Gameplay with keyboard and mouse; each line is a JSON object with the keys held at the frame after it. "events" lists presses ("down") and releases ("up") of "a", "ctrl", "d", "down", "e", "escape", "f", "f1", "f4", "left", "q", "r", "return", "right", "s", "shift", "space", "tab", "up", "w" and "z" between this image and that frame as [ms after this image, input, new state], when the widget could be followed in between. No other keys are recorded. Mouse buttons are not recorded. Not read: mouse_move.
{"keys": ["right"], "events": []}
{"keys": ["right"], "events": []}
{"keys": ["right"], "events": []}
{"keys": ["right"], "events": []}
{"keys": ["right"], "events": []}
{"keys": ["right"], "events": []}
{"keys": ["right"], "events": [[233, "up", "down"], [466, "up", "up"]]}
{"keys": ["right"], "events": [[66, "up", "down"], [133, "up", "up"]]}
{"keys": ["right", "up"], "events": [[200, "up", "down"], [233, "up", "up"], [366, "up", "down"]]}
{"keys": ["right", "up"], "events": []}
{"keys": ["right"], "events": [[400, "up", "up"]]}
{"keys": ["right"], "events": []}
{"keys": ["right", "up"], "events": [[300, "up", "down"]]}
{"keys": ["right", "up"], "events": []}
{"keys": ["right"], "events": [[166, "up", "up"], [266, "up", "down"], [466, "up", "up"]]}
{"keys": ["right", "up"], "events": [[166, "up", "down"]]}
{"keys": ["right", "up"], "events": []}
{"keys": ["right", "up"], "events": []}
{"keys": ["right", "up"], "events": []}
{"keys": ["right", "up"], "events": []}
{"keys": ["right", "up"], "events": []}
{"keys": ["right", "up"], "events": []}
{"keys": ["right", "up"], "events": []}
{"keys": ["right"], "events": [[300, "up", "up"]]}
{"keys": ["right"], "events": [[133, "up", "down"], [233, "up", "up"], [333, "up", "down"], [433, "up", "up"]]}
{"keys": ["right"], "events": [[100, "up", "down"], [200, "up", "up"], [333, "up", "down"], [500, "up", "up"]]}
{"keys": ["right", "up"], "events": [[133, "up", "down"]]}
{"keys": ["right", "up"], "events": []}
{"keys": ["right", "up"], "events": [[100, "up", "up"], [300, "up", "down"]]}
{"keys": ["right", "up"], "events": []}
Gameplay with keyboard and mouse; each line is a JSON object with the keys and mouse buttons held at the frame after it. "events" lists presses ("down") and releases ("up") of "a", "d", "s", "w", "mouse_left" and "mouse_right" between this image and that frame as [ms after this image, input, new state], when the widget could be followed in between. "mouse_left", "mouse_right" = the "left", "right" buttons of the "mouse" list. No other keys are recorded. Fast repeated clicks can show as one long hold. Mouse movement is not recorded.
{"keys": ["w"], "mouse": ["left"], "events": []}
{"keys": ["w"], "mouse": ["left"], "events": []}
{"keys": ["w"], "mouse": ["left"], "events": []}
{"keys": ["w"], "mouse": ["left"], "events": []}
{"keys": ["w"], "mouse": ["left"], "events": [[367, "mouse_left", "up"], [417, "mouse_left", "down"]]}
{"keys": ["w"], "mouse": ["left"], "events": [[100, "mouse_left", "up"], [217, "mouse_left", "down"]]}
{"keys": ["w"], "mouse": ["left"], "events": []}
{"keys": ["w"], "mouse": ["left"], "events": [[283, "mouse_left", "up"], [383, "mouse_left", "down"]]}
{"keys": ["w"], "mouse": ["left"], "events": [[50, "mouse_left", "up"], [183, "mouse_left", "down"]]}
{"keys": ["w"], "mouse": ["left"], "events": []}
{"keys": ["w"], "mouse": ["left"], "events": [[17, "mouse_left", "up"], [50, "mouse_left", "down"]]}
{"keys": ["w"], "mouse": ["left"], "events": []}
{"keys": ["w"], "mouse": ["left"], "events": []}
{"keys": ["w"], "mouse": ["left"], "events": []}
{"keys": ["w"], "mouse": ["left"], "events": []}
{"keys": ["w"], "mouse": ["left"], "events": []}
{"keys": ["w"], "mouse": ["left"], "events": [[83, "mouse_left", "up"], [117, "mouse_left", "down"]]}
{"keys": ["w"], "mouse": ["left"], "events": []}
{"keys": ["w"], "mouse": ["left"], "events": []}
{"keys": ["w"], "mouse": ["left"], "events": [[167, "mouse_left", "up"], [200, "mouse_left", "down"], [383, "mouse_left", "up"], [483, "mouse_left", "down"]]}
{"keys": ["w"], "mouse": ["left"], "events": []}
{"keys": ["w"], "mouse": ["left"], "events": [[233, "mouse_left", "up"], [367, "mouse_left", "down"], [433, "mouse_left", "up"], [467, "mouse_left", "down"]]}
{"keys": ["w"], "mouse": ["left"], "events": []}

+ + + +

The full set of entries should appear again, unchanged, line by line.

Task solution
Gameplay with keyboard and mouse; each line is a JSON object with the keys held at the frame after it. "events" lists presses ("down") and releases ("up") of "a", "ctrl", "d", "down", "e", "escape", "f", "f1", "f4", "left", "q", "r", "return", "right", "s", "shift", "space", "tab", "up", "w" and "z" between this image and that frame as [ms after this image, input, new state], when the widget could be followed in between. No other keys are recorded. Mouse buttons are not recorded. Not read: mouse_move.
{"keys": ["right"], "events": []}
{"keys": ["right"], "events": []}
{"keys": ["right"], "events": []}
{"keys": ["right"], "events": []}
{"keys": ["right"], "events": []}
{"keys": ["right"], "events": []}
{"keys": ["right"], "events": [[233, "up", "down"], [466, "up", "up"]]}
{"keys": ["right"], "events": [[66, "up", "down"], [133, "up", "up"]]}
{"keys": ["right", "up"], "events": [[200, "up", "down"], [233, "up", "up"], [366, "up", "down"]]}
{"keys": ["right", "up"], "events": []}
{"keys": ["right"], "events": [[400, "up", "up"]]}
{"keys": ["right"], "events": []}
{"keys": ["right", "up"], "events": [[300, "up", "down"]]}
{"keys": ["right", "up"], "events": []}
{"keys": ["right"], "events": [[166, "up", "up"], [266, "up", "down"], [466, "up", "up"]]}
{"keys": ["right", "up"], "events": [[166, "up", "down"]]}
{"keys": ["right", "up"], "events": []}
{"keys": ["right", "up"], "events": []}
{"keys": ["right", "up"], "events": []}
{"keys": ["right", "up"], "events": []}
{"keys": ["right", "up"], "events": []}
{"keys": ["right", "up"], "events": []}
{"keys": ["right", "up"], "events": []}
{"keys": ["right"], "events": [[300, "up", "up"]]}
{"keys": ["right"], "events": [[133, "up", "down"], [233, "up", "up"], [333, "up", "down"], [433, "up", "up"]]}
{"keys": ["right"], "events": [[100, "up", "down"], [200, "up", "up"], [333, "up", "down"], [500, "up", "up"]]}
{"keys": ["right", "up"], "events": [[133, "up", "down"]]}
{"keys": ["right", "up"], "events": []}
{"keys": ["right", "up"], "events": [[100, "up", "up"], [300, "up", "down"]]}
{"keys": ["right", "up"], "events": []}
Gameplay with keyboard and mouse; each line is a JSON object with the keys and mouse buttons held at the frame after it. "events" lists presses ("down") and releases ("up") of "a", "d", "s", "w", "mouse_left" and "mouse_right" between this image and that frame as [ms after this image, input, new state], when the widget could be followed in between. "mouse_left", "mouse_right" = the "left", "right" buttons of the "mouse" list. No other keys are recorded. Fast repeated clicks can show as one long hold. Mouse movement is not recorded.
{"keys": ["w"], "mouse": ["left"], "events": []}
{"keys": ["w"], "mouse": ["left"], "events": []}
{"keys": ["w"], "mouse": ["left"], "events": []}
{"keys": ["w"], "mouse": ["left"], "events": []}
{"keys": ["w"], "mouse": ["left"], "events": [[367, "mouse_left", "up"], [417, "mouse_left", "down"]]}
{"keys": ["w"], "mouse": ["left"], "events": [[100, "mouse_left", "up"], [217, "mouse_left", "down"]]}
{"keys": ["w"], "mouse": ["left"], "events": []}
{"keys": ["w"], "mouse": ["left"], "events": [[283, "mouse_left", "up"], [383, "mouse_left", "down"]]}
{"keys": ["w"], "mouse": ["left"], "events": [[50, "mouse_left", "up"], [183, "mouse_left", "down"]]}
{"keys": ["w"], "mouse": ["left"], "events": []}
{"keys": ["w"], "mouse": ["left"], "events": [[17, "mouse_left", "up"], [50, "mouse_left", "down"]]}
{"keys": ["w"], "mouse": ["left"], "events": []}
{"keys": ["w"], "mouse": ["left"], "events": []}
{"keys": ["w"], "mouse": ["left"], "events": []}
{"keys": ["w"], "mouse": ["left"], "events": []}
{"keys": ["w"], "mouse": ["left"], "events": []}
{"keys": ["w"], "mouse": ["left"], "events": [[83, "mouse_left", "up"], [117, "mouse_left", "down"]]}
{"keys": ["w"], "mouse": ["left"], "events": []}
{"keys": ["w"], "mouse": ["left"], "events": []}
{"keys": ["w"], "mouse": ["left"], "events": [[167, "mouse_left", "up"], [200, "mouse_left", "down"], [383, "mouse_left", "up"], [483, "mouse_left", "down"]]}
{"keys": ["w"], "mouse": ["left"], "events": []}
{"keys": ["w"], "mouse": ["left"], "events": [[233, "mouse_left", "up"], [367, "mouse_left", "down"], [433, "mouse_left", "up"], [467, "mouse_left", "down"]]}
{"keys": ["w"], "mouse": ["left"], "events": []}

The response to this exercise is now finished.